In the example you gave, you tried to pass a string instead of an object.
Update
"Type hinting" forces you to only pass objects of a particular type. This prevents you from passing incompatible values, and creates a standard if you're working with a team etc.
So, let's say you have a function sing()
. You want to be sure that it will only accept objects of type Song
.
Let's create our class Song
:
class Song{
public $title;
public $lyrics;
}
and our function sing().

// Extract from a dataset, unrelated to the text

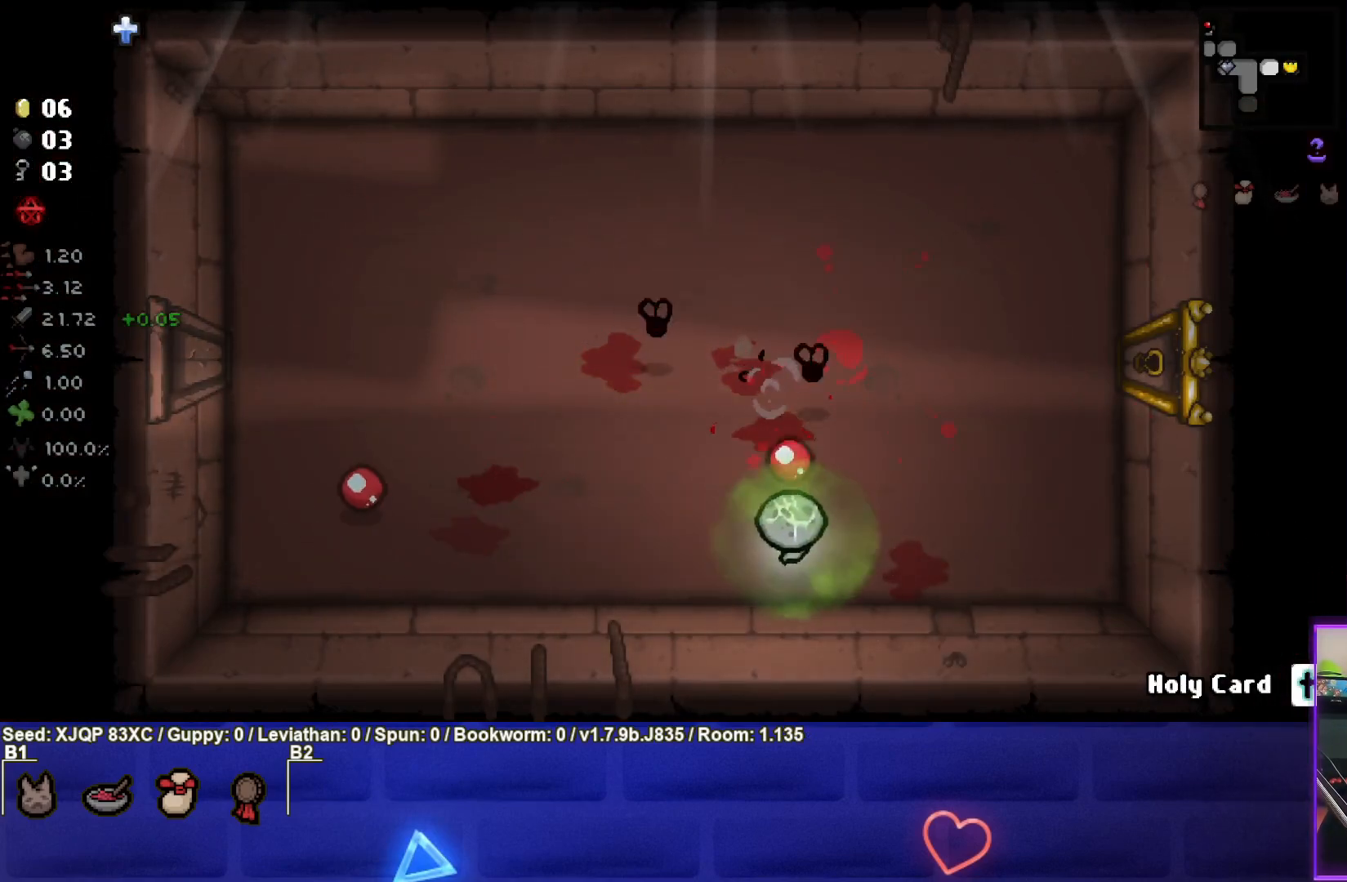
{"buttons": ["TRIANGLE"], "left_stick": "right", "right_stick": "center", "events": [[83, "left_stick", "center"], [200, "left_stick", "left"], [383, "left_stick", "right"]]}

We will type hint to Song
to ensure that no other type of params can be passed to it:
function sing(Song $song){
echo "Singing the song called " .$song->title;
echo "<p>" . $song->lyrics . "</p>";
}
Now, again, the function can ONLY accept objects of type Song
because that's what we hinted to in the declaration (Song $song
).
Let's create a Song and pass it:
$hit = new Song;
$hit->title = "Beat it!";
$hit->lyrics = "It doesn't matter who's wrong or right... just beat it!";
then we call:
sing($hit);
Which will work just fine.
Now, let's say we have a class Poem
:
class Poem{
public $title;
public $lyrics;
}
$poem = new Poem;
$poem->title = "Look at the sea";
$poem->lyrics = "How blue, blue like the sky, in which we fly..."
If we try to call it using our function 'sing';
sing($poem)
we will get an error because $poem
is not the type of object we've hinted to when creating the function sing()
.